Тем не менее кое-кто из поселян не желал отдавать ни свое оружие, ни денежки. Таких прозвали ферари,непокорными, а день, когда, проведав, что обыски начнутся со стороны Плит, они с ружьями, саблями и запасом съестного скрылись в чащобах лесистых холмов, оставив дома только женщин, калек и мальчиков младше девяти лет, тот день стали называть йом-эль-ферари.
Сколько их было? Из самой Кфарийабды больше шестидесяти человек да столько же с соседних хуторков. Вскоре они наткнулись на тех, кто еще раньше бежал из Сахлейна (некоторые скрывались уже очень давно); за следующие дни подоспели другие: из Дайруна и прилегающих земель. Они условились помогать друг другу, но предводители у всех были разные, и каждый из беглецов держался своего.
В те дни подобные явления стали происходить в разных уголках Горного края.

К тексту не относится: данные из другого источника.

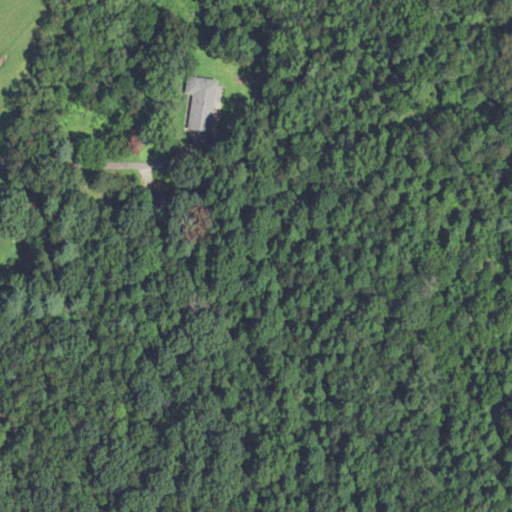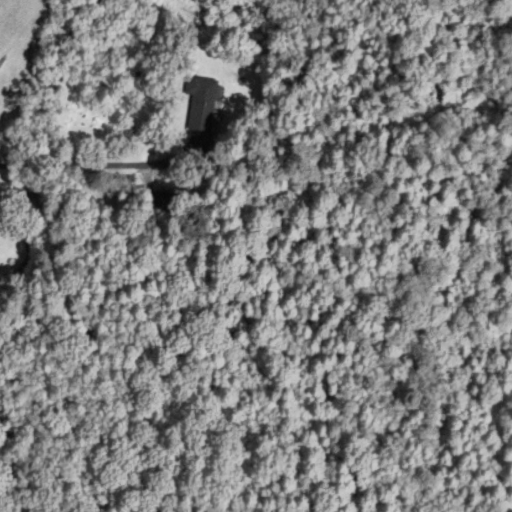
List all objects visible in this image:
building: (206, 102)
road: (67, 164)
building: (168, 206)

Не все повстанцы ушли из дома при одинаковых обстоятельствах, но причины, побудившие их к этому, были сопоставимы: гнет, вызванный присутствием египетских войск, поборы, насильственная вербовка в войска, разоружение местных жителей.
К восставшим, как заведено, вскорости нашли дорогу английские и оттоманские агенты, они их снабдили оружием, боеприпасами, деньгами и стали науськивать на солдат паши и его союзника эмира, желая подпортить жизнь этим последним. Они заверяли, что европейские державы не долго будут оставлять их один на один с египтянами.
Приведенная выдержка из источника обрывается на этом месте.